EDIT i've seen it throw errors when using PHP's getimagesize function.
Found an interesting gotcha for the use of protocol relative URLs:
You have to be careful to only use
this syntax in pages destined for
browsers. If you put it in an email,
there will be no base page URL to use
in resolving the relative URL. In
Outlook at least, this URL will be
interpreted as a Windows network file,
not what you intended.
from here
Essentially though there are no valid reasons why this shouldn't work as long as the request is made by a browser and not an external email client.
more info from here:
A relative URL without a scheme (http:
or https:) is valid, per RTF 3986:
Section 4.2. If a client chokes on it,
then it's the client's fault because
they're not complying with the URI
syntax specified in the RFC.
Your example is valid and should work.
I've used that relative URL method
myself on heavily trafficked sites and
have had zero complaints. Also, we
test our sites in Firefox, Safari,
IE6, IE7 and Opera. These browsers all
understand that URL format
IE 7 and IE 8 will download stylesheets twice if you're using a protocol-relative URL. That won't affect you if you only use it "for an image source", but just in case.
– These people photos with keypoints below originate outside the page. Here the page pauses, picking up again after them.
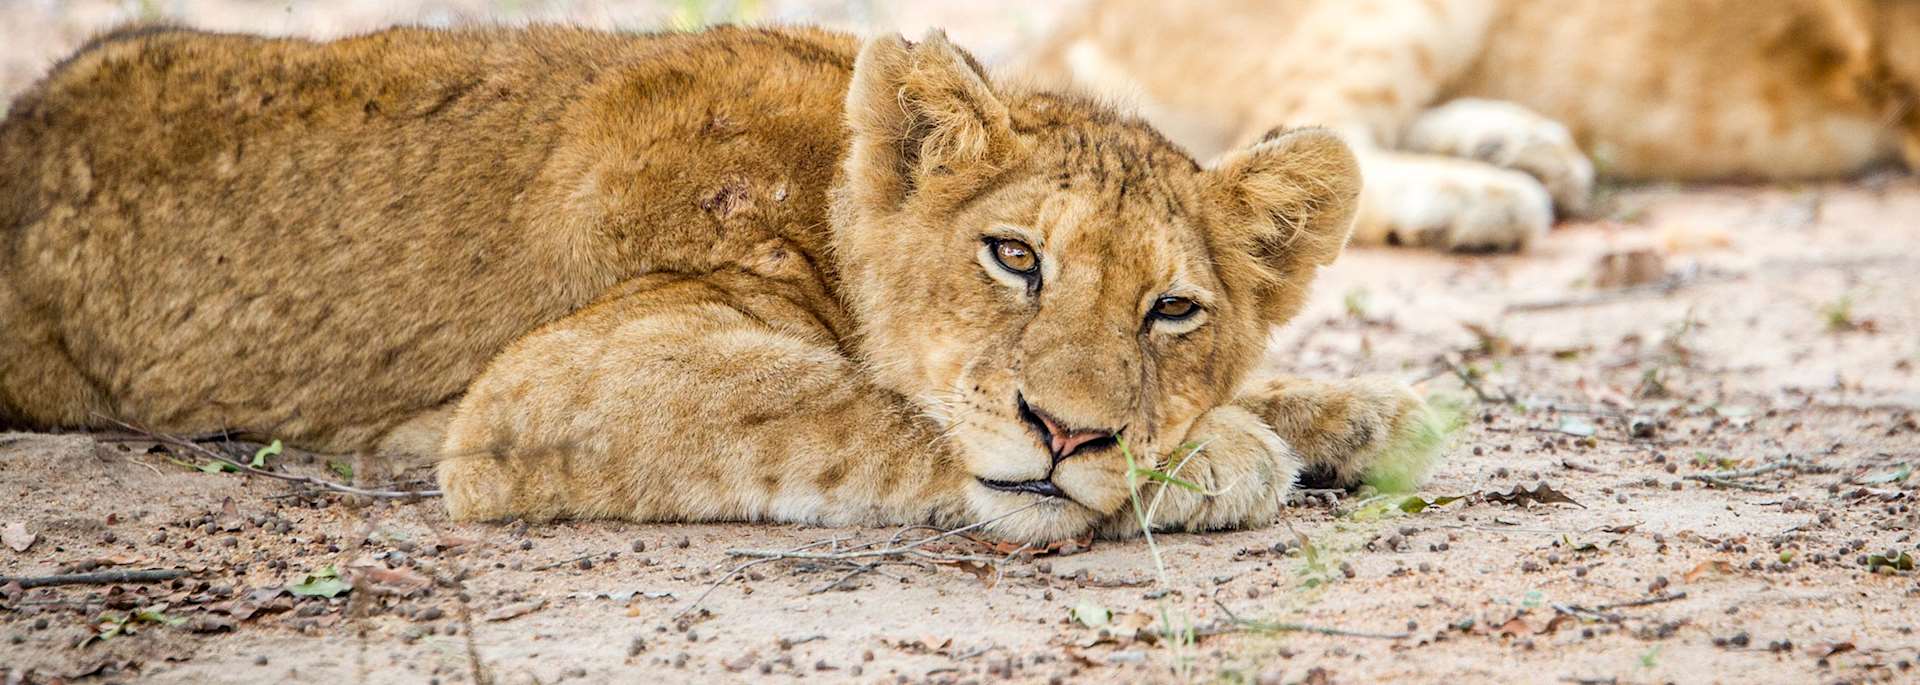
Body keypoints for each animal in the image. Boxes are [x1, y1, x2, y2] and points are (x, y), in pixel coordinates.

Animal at [0, 24, 1439, 542]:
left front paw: (1354, 410)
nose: (1071, 432)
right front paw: (1227, 453)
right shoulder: (555, 383)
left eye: (1173, 309)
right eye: (1016, 256)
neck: (824, 181)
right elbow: (869, 406)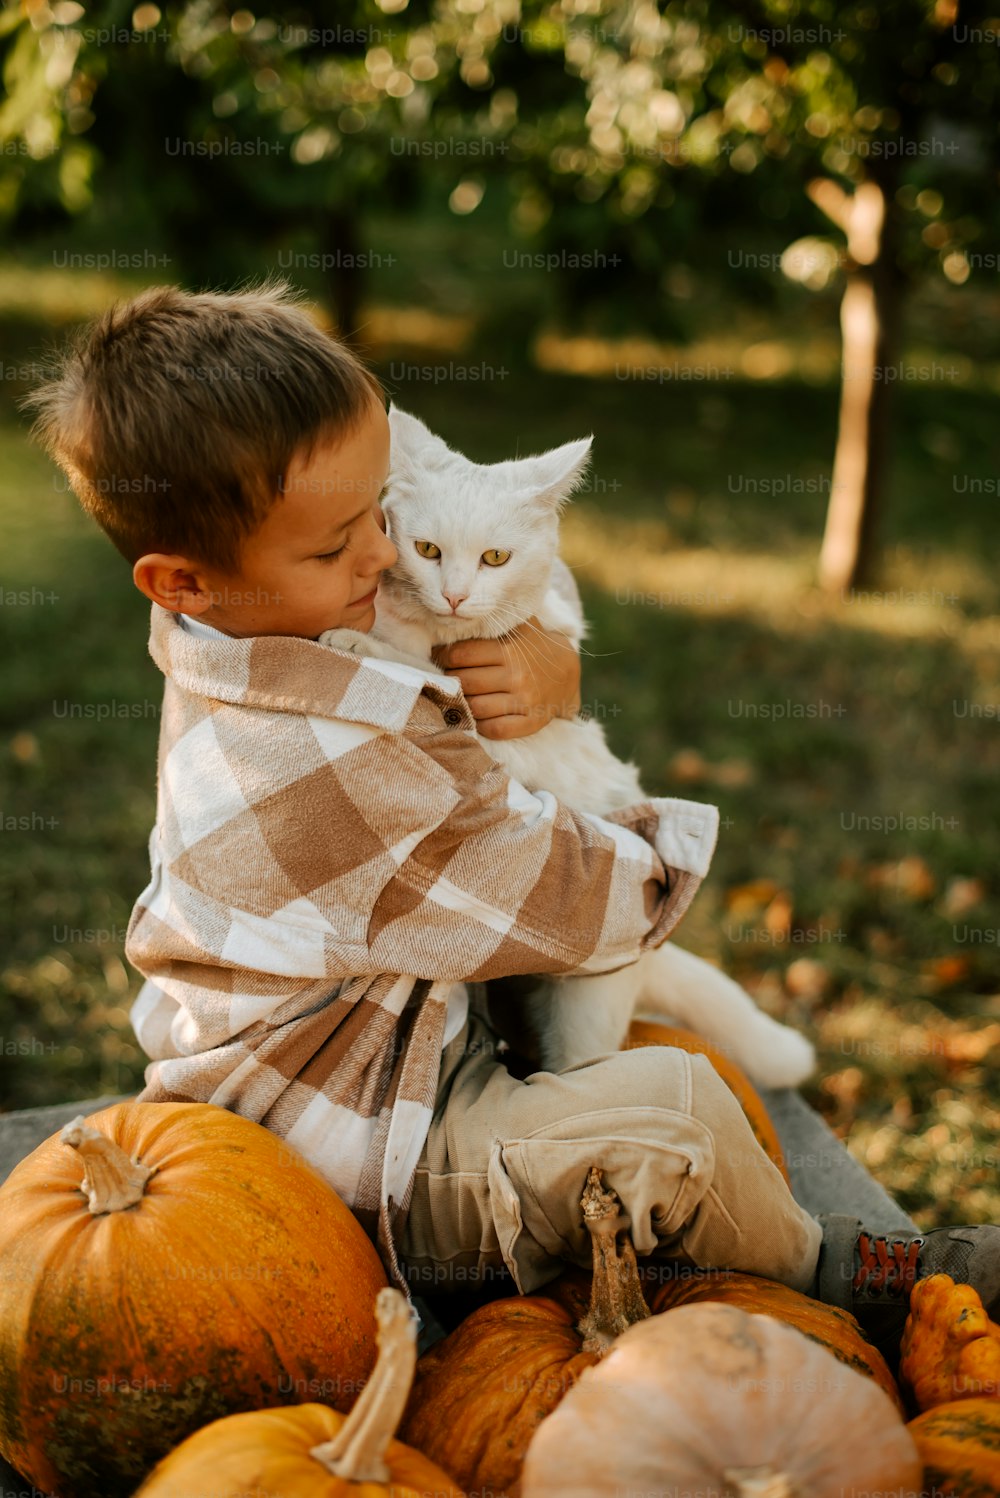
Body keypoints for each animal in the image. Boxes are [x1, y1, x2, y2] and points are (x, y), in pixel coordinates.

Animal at [324, 410, 814, 1090]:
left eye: (495, 557)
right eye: (427, 551)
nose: (454, 595)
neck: (438, 635)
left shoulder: (492, 738)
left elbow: (435, 680)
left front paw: (356, 642)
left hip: (583, 1019)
The following should be considered when using Protocol-Relative URLs:
1) All modern browsers support this feature.
2) We have to be sure that the requested resource is accessible over both HTTP and HTTPS. If HTTP redirects to HTTPS it is fine, but here the load time will take a little longer than if the request was made directly to the HTTPS.
3) Internet Explorer 6 does not support this feature.
4) Internet Explorer 7 and 8 support the feature, but they will download a stylesheet twice if protocol-relative URLs are used for the css files.